Don't trust marketers to honor the "do not track", they never will. The solution is simple: Install AdBlock, Ghostery, Disconnect.me AND PeerBlock. Death to online tracking.
You mean like requiring restaurants to provide calorie and other nutritional information for their menus? And warning labels on products, warning against idiots using them in idiotic ways? And any other sort of regulation that actually doesn't do anything other than make people feel good about protecting the idiots out there that don't actually (or can't actually) read the various things that are now regulated?
We are now at a point where there are so many regulations, that many times they are contradictory or duplicated or otherwise have become meaningless noise that people filter out anyway. AND removing these over regulations is impossible, so instead of solving any problems we are just building more of them into the system.
Too many times people say "There ought to be a law" and not enough people saying "why?"
Agent K: A *person* is smart. People are dumb, stupid, panicky animals, and you know it.
I did something like this a couple years ago. I "married" an obviously fake girl I created on Facebook. My ads internet wide quickly switched from "singles" ads to mortgages and retirement ads (with a smattering of child education savings thrown in). A couple months later I "divorced". That brought on the lawyer ads, and a fresh onslaught of singles.
I've been Facebook free for a while now, but the screen captures I grabbed and posted while doing this provided a lot of amusement for my friends.
"You can't win. You can't break even. You can't quit." -A. Ginsberg
What is covered is that they're making the best decision for themselves
What does that even mean semantically, if the utility buyers assign to things is projected onto them by the suppliers?
Lets imagine ants. As a colony they gather the closest richest food source they can find.
Suppose a supplier puts out some food. The ants discover it and start harvesting it.
Then a competitor 'opens shop'; he's a bit closer, and his foods a bit richer. The ants discover it, and gradually they shift to the new source of food.
That's "capitalism" in the sense that the ants are collectively making the best decision for themselves. They've preferred the new source because its better utility. They harvest more energy and spend less energy doing it.
So far so good.
Then the first supplier wants to get the ants back. He could move even closer, or make his food even richer. He could clear route to his cache of predators... he could do any number of things to compete, to become the ants 'preferred choice'.

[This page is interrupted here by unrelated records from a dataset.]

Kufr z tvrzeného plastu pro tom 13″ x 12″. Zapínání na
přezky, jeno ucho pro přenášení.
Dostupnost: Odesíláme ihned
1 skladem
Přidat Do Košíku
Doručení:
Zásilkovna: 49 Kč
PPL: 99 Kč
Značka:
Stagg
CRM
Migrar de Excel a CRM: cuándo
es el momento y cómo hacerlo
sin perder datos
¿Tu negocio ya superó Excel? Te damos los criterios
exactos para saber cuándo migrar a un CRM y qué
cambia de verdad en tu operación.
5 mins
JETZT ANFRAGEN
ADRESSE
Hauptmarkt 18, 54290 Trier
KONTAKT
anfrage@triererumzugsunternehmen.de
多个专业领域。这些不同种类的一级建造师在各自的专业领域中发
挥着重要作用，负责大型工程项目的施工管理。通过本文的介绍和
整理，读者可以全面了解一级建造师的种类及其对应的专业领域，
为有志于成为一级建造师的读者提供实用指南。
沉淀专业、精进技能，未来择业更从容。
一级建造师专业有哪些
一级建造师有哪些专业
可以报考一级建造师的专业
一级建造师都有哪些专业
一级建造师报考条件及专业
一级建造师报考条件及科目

But he doesn't. He just goes and paints a strong pheromone trail to his cache. This literally overrides the ants decision making process, and they follow the new strong trail.

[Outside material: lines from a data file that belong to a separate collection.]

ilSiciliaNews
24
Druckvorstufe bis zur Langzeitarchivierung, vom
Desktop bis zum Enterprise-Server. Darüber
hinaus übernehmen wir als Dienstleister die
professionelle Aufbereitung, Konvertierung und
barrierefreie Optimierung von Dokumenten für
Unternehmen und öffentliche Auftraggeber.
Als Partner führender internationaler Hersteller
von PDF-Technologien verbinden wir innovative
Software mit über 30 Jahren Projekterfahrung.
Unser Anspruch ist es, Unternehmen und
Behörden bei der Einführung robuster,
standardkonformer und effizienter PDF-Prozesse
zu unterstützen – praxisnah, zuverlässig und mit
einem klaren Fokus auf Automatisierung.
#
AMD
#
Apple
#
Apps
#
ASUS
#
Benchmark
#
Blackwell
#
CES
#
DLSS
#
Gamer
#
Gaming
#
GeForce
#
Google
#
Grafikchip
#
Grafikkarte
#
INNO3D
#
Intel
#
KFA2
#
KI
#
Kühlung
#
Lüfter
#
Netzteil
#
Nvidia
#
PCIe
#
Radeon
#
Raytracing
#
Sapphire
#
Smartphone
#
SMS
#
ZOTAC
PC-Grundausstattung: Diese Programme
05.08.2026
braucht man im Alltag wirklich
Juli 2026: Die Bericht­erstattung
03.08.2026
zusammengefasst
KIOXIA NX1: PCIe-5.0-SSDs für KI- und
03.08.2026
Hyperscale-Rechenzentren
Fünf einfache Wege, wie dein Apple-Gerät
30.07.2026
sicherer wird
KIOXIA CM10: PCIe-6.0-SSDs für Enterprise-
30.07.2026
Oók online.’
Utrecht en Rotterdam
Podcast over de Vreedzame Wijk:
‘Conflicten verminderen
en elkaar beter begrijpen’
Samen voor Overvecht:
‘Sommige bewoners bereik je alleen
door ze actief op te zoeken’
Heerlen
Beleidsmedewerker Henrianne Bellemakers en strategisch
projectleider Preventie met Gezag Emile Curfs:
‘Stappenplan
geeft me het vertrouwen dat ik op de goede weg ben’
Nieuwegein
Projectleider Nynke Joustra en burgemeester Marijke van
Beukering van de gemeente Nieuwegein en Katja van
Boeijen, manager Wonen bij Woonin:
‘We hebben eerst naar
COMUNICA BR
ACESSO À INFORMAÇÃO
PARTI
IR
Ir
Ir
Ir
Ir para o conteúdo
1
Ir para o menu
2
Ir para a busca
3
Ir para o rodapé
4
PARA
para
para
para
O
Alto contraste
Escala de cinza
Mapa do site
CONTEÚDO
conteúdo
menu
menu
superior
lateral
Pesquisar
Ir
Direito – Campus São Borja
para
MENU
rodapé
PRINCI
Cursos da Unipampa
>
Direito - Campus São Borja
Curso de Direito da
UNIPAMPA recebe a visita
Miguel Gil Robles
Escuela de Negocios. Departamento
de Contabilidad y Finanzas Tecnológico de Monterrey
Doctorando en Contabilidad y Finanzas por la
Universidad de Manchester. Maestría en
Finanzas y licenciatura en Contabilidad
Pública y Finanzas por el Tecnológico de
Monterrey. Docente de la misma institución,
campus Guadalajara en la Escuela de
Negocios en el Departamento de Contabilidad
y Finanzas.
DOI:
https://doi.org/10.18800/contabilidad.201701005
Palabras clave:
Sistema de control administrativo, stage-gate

Are they making the best decision for themselves?
That's what sophisticated advertising is... it literally short circuits and reprograms our decision making processes to change how we value something.
Its a continuum of course... every external stimulus impacts us in some way, and I'm not suggesting we must block everything that influences us, so don't throw that straw man up.
But modern adverting is reaching levels of sophistication that are a whole different ballgame from more mundane examples of things that influence us.